Abstract: Aiming at the problem of decreased manipulator manipulability and high trajectory error caused by the Dynamic Movement Primitive (DMP) method,neglecting joint kinematic constraints during trajectory planning,a new method of Manipulability-based DMP (M-DMPs) was proposed.Through numerical solutions,the current manipulability gradient of the redundant manipulator was determined,and subsequently adjusted the external force coupling terms of DMPs separately based on the end-effector velocity component and null space component.Then,to ensure manipulability during the operation of the robotic manipulator,the dynamic parameters were designed to autonomously adapt and regulate the size of the external force coupling terms.To address the original method's obstacle avoidance limitations and potential manipulability reduction during obstacle avoidance,an exponential function optimized potential field was coupled with M-DMPs.The stability of the dynamic system was demonstrated through theoretical analysis.Simulations and physical experiments were conducted in various scenarios,demonstrating that the M-DMPs method reduced trajectory tracking errors by 53.56% while increasing manipulability by 27.69%,effectively avoiding obstacles.

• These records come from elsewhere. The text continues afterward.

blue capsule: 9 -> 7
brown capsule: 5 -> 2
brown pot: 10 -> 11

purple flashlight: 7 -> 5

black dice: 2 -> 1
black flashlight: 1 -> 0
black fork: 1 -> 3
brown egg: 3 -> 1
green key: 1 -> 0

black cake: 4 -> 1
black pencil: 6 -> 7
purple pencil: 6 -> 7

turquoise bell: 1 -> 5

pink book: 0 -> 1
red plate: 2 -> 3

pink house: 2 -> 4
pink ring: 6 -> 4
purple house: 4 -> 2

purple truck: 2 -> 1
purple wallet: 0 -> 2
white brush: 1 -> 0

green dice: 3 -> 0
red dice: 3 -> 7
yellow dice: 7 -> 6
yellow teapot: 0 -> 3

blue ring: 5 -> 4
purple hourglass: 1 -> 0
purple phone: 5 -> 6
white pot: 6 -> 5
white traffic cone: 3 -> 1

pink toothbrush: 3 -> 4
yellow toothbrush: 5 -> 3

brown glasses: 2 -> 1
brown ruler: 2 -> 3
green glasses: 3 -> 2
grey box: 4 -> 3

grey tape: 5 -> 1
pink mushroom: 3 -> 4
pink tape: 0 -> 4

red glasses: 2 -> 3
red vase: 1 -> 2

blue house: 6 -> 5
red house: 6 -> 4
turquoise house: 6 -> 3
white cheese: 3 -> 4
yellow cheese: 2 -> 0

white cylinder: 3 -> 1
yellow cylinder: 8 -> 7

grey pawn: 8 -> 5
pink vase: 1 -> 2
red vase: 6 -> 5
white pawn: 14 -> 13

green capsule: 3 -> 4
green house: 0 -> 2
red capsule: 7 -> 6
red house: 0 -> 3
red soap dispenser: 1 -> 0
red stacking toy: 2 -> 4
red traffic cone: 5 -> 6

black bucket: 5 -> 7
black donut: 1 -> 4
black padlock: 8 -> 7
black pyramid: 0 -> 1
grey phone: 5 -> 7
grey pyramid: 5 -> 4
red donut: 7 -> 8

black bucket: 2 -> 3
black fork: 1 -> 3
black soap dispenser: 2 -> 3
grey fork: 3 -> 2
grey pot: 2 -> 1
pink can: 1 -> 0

Key words: imitation learning, dynamic movement primitives, manipulability, trajectory planning

摘要： 针对动态运动基元方法(DMP)在轨迹规划时忽略关节运动学约束,导致机械臂灵活度下降、轨迹跟踪精度低的问题,提出一种基于可操作性的改进版DMP(M-DMP)。该方法首先通过数值解确定冗余机械臂当前的可操作性梯度,并分别从末端速度分量和零空间分量调整动态运动基元的外力耦合项。然后设计了动态参数,能够自适应调节外力耦合项大小,保证机械臂运行时的灵活度。其次为解决原方法无法避障,以及避障过程中可能出现灵活度降低的问题,利用指数函数优化势力场后,将其与M-DMP结合实现避障。通过理论分析证明了M-DMP的稳定性。最后在多种场景下进行仿真和实物实验,结果表明M-DMP方法在避开障碍物的同时,降低了53.56%的轨迹跟踪误差,并将可操作性提高了27.69%。

关键词: 模仿学习, 动态运动基元, 可操作性, 轨迹规划